Thursday, May 20, 2004

Les anges anonymes

Buster Andy Ablé et Miss Flamdenfer sirotaient leur whisky on the rock au bar de l’hôtel devant un serveur qui ne semblait pas prêter attention à leur chevelure flamboyante ni à leur parfum d’outre-tombe. Deux heures un quart du matin et toujours pas de rouquine exubérante qui se pointe! Depuis onze heure et demi qu’elle était montée, la rousse qu'était venue se fondre dans le décors comme par miracle, pour leur donner un petit coup de pouce, une envoyée de la Terre peut-être. Cent-vingt-trois ans qu’ils erraient ces deux-là, à renifler l’odeur de la pourriture, à dénicher la plus petite inclinaison à la haine, à traquer la moindre aptitude au vice, le plus infime potentiel malin dans chaque être qu’ils croisaient.
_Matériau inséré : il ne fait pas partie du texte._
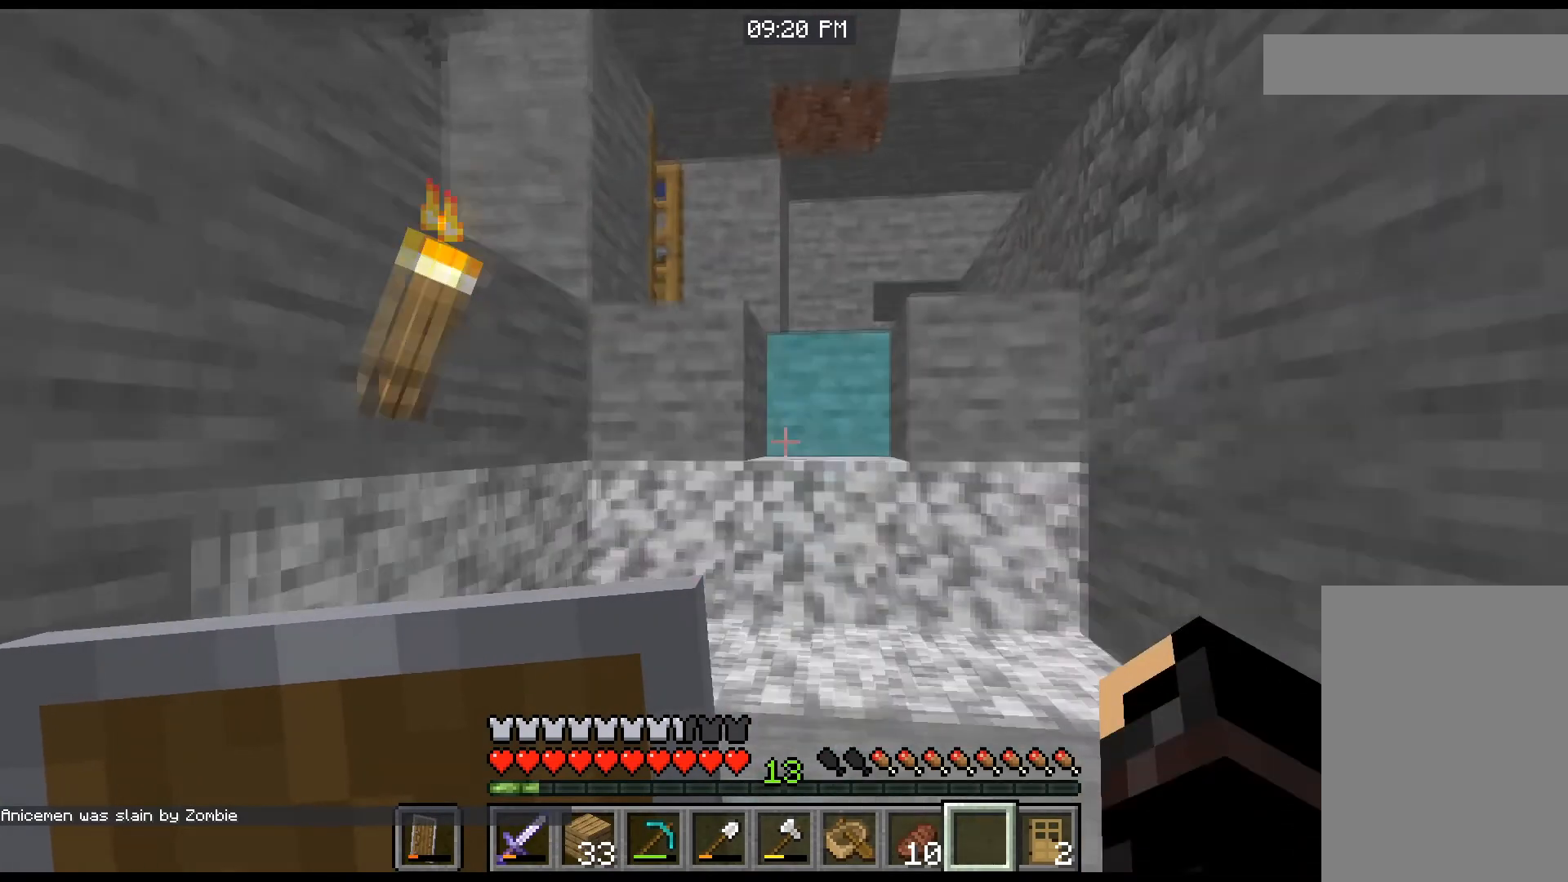
{"keys": ["w"], "mouse": [], "events": [[233, "space", "down"], [467, "space", "up"]]}
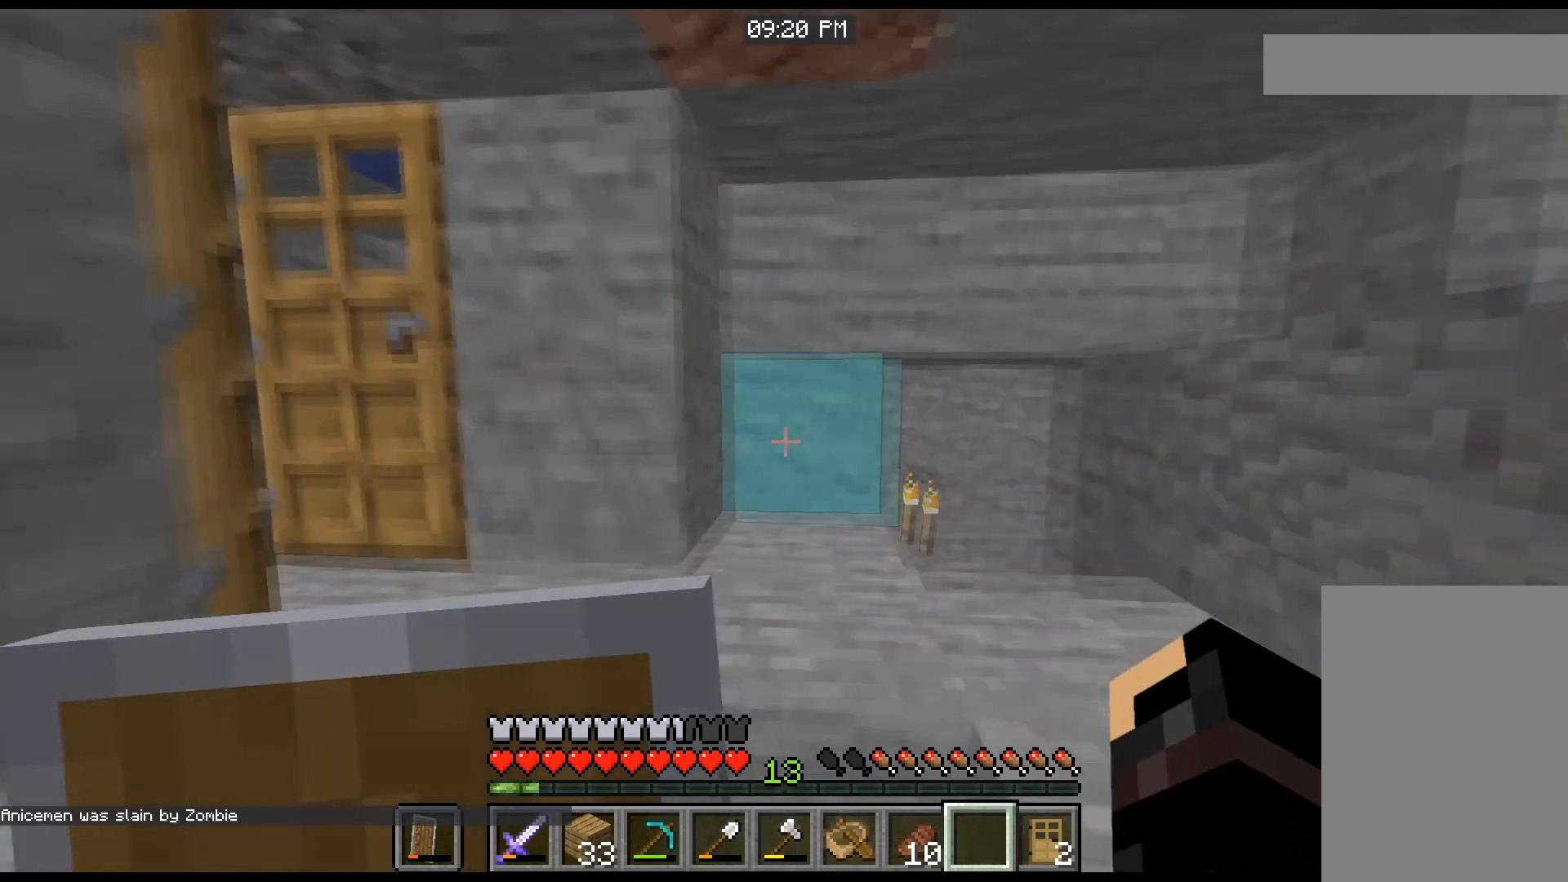
{"keys": ["w"], "mouse": [], "events": [[167, "space", "down"], [501, "space", "up"]]}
Et en cent-vingt-trois années de dur et vil labeur, queuchi, rien, nada ! La risée de tout l’underground sulfureux, voilà ce qu’ils étaient : des ratés de l’enfer, des comiques malgré eux et populaires avec ça! Une si longue carrière vouée à l’échec. Les âmes glissaient sur eux comme sur des peaux de bananes et, au lieu de se ramasser joyeusement sur le béton, prenaient leur envol vers les cieux. Mais figurez-vous un ange, un vrai, là! Las d’être ange. Etrange mais vrai. Son regard d’ange au bord de la chute, en pleine déprime, scrute le vide. Fatigué. Né quand le monde est né, le souffle de l’éternité fait battre son cœur. Mais, à force de fréquenter les humains, on finit par leur ressembler, par vouloir en être.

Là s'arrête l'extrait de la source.